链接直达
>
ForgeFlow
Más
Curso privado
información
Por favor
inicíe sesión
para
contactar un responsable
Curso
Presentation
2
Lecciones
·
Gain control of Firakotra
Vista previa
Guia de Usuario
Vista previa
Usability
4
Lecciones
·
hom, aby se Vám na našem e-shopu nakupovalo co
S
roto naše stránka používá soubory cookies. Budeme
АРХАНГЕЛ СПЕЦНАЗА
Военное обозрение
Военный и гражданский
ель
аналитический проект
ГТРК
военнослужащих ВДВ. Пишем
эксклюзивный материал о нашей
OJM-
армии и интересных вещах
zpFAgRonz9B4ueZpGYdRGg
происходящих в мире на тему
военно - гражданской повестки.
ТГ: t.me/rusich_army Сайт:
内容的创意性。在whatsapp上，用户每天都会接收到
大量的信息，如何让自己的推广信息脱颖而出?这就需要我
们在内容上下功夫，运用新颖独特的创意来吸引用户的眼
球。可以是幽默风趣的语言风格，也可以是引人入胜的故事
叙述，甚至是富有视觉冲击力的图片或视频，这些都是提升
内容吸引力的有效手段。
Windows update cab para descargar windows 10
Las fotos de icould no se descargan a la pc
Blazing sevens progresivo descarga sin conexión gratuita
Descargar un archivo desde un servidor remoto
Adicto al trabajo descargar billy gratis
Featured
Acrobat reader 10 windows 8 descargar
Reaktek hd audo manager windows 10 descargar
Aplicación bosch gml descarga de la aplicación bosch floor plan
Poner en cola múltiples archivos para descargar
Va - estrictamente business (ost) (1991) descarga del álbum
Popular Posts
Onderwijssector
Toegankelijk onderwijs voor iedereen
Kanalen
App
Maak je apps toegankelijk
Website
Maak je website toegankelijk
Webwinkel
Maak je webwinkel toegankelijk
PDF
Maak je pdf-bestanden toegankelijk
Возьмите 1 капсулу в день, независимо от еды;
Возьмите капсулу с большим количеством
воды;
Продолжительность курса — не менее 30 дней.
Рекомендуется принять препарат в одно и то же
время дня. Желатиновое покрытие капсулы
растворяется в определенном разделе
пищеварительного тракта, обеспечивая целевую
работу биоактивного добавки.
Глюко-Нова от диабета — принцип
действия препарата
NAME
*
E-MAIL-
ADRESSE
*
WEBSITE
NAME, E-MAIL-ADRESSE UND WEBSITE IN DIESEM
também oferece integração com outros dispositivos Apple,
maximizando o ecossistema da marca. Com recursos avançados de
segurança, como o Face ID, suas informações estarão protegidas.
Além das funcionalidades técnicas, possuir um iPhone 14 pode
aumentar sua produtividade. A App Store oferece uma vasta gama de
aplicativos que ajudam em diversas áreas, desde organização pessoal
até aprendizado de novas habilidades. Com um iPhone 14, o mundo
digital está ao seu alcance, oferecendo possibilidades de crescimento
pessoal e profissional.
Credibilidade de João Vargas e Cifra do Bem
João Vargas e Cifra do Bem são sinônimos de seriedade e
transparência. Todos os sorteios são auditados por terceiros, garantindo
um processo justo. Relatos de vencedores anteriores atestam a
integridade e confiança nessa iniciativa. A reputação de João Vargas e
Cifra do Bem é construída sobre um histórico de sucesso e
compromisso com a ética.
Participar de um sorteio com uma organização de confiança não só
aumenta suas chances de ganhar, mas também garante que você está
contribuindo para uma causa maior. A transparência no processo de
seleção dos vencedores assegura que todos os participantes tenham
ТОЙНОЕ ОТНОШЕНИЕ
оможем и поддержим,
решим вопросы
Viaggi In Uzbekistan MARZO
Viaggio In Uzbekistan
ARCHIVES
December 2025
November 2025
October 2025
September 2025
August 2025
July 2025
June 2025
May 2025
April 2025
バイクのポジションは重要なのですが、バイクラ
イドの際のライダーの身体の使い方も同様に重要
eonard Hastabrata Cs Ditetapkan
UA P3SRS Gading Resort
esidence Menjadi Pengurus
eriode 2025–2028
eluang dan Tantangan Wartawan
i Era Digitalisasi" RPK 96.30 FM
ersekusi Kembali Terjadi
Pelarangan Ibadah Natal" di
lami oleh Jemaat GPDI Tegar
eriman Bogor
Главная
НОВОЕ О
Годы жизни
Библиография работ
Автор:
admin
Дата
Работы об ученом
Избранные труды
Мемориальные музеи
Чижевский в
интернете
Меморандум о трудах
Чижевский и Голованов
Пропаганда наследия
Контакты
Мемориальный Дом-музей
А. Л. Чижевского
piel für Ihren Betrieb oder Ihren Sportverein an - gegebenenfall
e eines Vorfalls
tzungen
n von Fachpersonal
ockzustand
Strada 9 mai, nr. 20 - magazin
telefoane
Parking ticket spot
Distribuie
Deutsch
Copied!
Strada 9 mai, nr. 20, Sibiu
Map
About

Your goal
The required output is the lines from the one holding "ТОЙНОЕ ОТНОШЕНИЕ" through the last line of the entries above, copied exactly.

Solution to this exercise
ТОЙНОЕ ОТНОШЕНИЕ
оможем и поддержим,
решим вопросы
Viaggi In Uzbekistan MARZO
Viaggio In Uzbekistan
ARCHIVES
December 2025
November 2025
October 2025
September 2025
August 2025
July 2025
June 2025
May 2025
April 2025
バイクのポジションは重要なのですが、バイクラ
イドの際のライダーの身体の使い方も同様に重要
eonard Hastabrata Cs Ditetapkan
UA P3SRS Gading Resort
esidence Menjadi Pengurus
eriode 2025–2028
eluang dan Tantangan Wartawan
i Era Digitalisasi" RPK 96.30 FM
ersekusi Kembali Terjadi
Pelarangan Ibadah Natal" di
lami oleh Jemaat GPDI Tegar
eriman Bogor
Главная
НОВОЕ О
Годы жизни
Библиография работ
Автор:
admin
Дата
Работы об ученом
Избранные труды
Мемориальные музеи
Чижевский в
интернете
Меморандум о трудах
Чижевский и Голованов
Пропаганда наследия
Контакты
Мемориальный Дом-музей
А. Л. Чижевского
piel für Ihren Betrieb oder Ihren Sportverein an - gegebenenfall
e eines Vorfalls
tzungen
n von Fachpersonal
ockzustand
Strada 9 mai, nr. 20 - magazin
telefoane
Parking ticket spot
Distribuie
Deutsch
Copied!
Strada 9 mai, nr. 20, Sibiu
Map
About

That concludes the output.